To determine the area of ββthe hexagon S 6, we use the universal formula for a regular n-gon:
S n = n / 4 * a 2 * ctg (pi / n) =>
S 6 = 3 * β3 / 2 * a 2 .
Where the letter a denotes the length of the side of the hexagon.
The area of ββthe triangle S 3 of the side can be found if you know the value of its height h b :
S 3 = 1/2 * h b * a.
Since all six triangles are equal, we obtain a working expression for determining the area of ββa hexagonal pyramid with the correct base:
S = S 6 + 6 * S 3 = 3 * β3 / 2 * a 2 + 6 * 1/2 * h b * a = 3 * a * (β3 / 2 * a + h b ).
Pyramid volume
Just like the area, the volume of the hexagonal regular pyramid is an important property of it.

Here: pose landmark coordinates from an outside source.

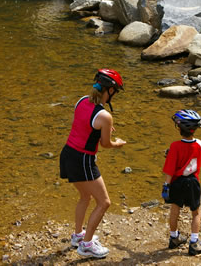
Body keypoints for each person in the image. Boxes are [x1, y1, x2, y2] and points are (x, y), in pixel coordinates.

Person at [59, 68, 126, 258]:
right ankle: (86, 244)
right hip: (83, 160)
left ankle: (78, 235)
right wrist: (117, 143)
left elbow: (82, 124)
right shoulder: (105, 116)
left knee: (85, 197)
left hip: (67, 154)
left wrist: (102, 128)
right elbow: (105, 144)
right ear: (110, 91)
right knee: (104, 202)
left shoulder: (81, 101)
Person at [162, 109, 201, 256]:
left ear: (180, 128)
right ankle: (194, 242)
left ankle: (174, 237)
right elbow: (191, 153)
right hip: (192, 182)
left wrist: (166, 186)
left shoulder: (174, 146)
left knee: (175, 209)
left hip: (177, 182)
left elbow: (169, 170)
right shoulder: (200, 144)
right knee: (196, 212)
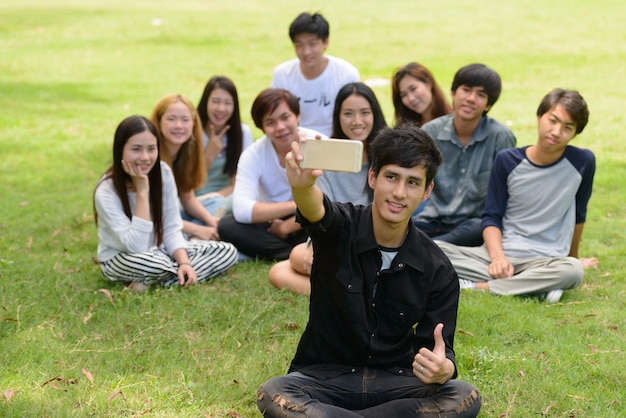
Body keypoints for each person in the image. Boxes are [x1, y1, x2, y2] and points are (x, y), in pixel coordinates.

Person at [257, 124, 481, 417]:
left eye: (413, 182)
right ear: (373, 177)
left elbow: (440, 352)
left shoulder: (437, 268)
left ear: (427, 191)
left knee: (463, 396)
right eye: (391, 177)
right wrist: (301, 186)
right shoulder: (341, 227)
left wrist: (443, 369)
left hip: (395, 381)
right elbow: (316, 210)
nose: (399, 193)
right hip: (324, 378)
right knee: (276, 391)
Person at [436, 88, 598, 303]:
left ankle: (481, 286)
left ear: (575, 133)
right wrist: (498, 258)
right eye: (553, 120)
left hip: (545, 259)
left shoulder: (582, 162)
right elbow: (492, 216)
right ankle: (536, 286)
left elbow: (579, 213)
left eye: (567, 127)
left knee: (573, 271)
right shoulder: (507, 160)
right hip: (498, 253)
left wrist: (573, 258)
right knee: (432, 249)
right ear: (540, 117)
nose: (557, 132)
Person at [93, 116, 238, 292]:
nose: (145, 157)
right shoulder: (106, 191)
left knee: (226, 251)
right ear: (120, 150)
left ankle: (154, 282)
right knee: (155, 264)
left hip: (160, 249)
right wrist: (142, 192)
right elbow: (136, 246)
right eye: (136, 149)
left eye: (151, 149)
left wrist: (184, 263)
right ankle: (171, 277)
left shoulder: (163, 173)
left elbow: (171, 227)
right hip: (123, 257)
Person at [268, 82, 387, 295]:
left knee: (295, 261)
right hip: (335, 242)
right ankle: (352, 293)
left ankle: (349, 291)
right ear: (338, 117)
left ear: (375, 115)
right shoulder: (328, 158)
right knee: (283, 267)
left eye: (364, 113)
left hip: (372, 246)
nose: (356, 121)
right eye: (348, 113)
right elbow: (321, 214)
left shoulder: (387, 160)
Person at [413, 63, 516, 246]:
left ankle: (429, 247)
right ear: (453, 93)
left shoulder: (500, 137)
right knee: (401, 227)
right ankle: (432, 246)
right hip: (431, 220)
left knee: (478, 227)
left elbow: (507, 193)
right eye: (466, 90)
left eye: (480, 95)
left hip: (471, 226)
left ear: (488, 105)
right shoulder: (430, 132)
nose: (470, 99)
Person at [217, 88, 324, 260]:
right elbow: (242, 209)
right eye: (270, 122)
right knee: (227, 225)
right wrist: (296, 207)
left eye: (285, 117)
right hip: (273, 218)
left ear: (297, 116)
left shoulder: (318, 143)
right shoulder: (254, 154)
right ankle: (291, 255)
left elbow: (333, 201)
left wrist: (287, 227)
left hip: (313, 218)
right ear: (262, 127)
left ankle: (289, 252)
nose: (280, 127)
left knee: (327, 223)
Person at [270, 11, 360, 137]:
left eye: (312, 44)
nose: (306, 52)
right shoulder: (282, 74)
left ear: (326, 42)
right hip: (294, 139)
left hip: (335, 140)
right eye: (299, 45)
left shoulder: (346, 74)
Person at [150, 94, 220, 241]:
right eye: (171, 119)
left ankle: (194, 239)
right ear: (159, 122)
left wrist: (210, 222)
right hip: (153, 222)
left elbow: (188, 198)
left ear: (194, 124)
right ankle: (194, 239)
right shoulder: (151, 158)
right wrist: (199, 229)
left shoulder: (187, 152)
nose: (178, 126)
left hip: (174, 217)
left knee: (216, 201)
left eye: (185, 120)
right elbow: (155, 216)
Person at [195, 76, 254, 217]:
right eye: (215, 101)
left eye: (228, 103)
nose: (221, 109)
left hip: (226, 196)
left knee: (253, 197)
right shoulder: (193, 131)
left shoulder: (242, 133)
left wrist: (213, 199)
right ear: (206, 102)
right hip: (195, 195)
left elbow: (238, 184)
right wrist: (208, 156)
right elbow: (189, 184)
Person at [392, 62, 452, 127]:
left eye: (413, 89)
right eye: (403, 95)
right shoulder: (405, 130)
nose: (411, 98)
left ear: (429, 83)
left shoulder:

This volume is calculated by the general formula for all pyramids and cones. We write it down:
V = 1/3 * S o * h.
Here, the symbol S o is the area of ββthe hexagonal base, that is, S o = S 6 .
Substituting the above expression for S 6 into the formula for V, we arrive at a finite equality for determining the volume of the correct hexagonal pyramid:
V = β3 / 2 * a 2 * h.
An example of a geometric problem
In a hexagonal pyramid, the regular side rib is twice the length of the side of the base. Knowing that the latter is 7 cm, it is necessary to calculate the surface area and volume of this figure.
As you might guess, the solution to this problem involves the use of the above expressions for S and V. Nevertheless, they cannot be used immediately, since we do not know the apothem and height of the regular hexagonal pyramid. Let's deal with their calculation.
The apothem h b can be determined by looking at the right triangle, built on the sides b, a / 2 and h b . Here b is the length of the side rib. Using the condition of the problem, we obtain:
h b = β (b 2 -a 2/4) = β (14 2 -7 2/4) = 13.555 cm.
The height h of the pyramid can be determined in exactly the same way as the apothem, only now we should consider a triangle with sides h, b and a located inside the pyramid. The height will be equal to:
h = β (b 2 - a 2 ) = β (14 2 - 7 2 ) = 12.124 cm.
It can be seen that the calculated height is less than that for the apothem, which is true for any pyramid.
Now you can use the expressions for volume and area:
S = 3 * a * (β3 / 2 * a + h b ) = 3 * 7 * (β3 / 2 * 7 + 13.555) = 411.96 cm 2 ;
V = β3 / 2 * a 2 * h = β3 / 2 * 7 2 * 12.124 = 514.48 cm 3 .
Thus, to uniquely determine any characteristic of a regular hexagonal pyramid, it is necessary to know any two of its linear parameters.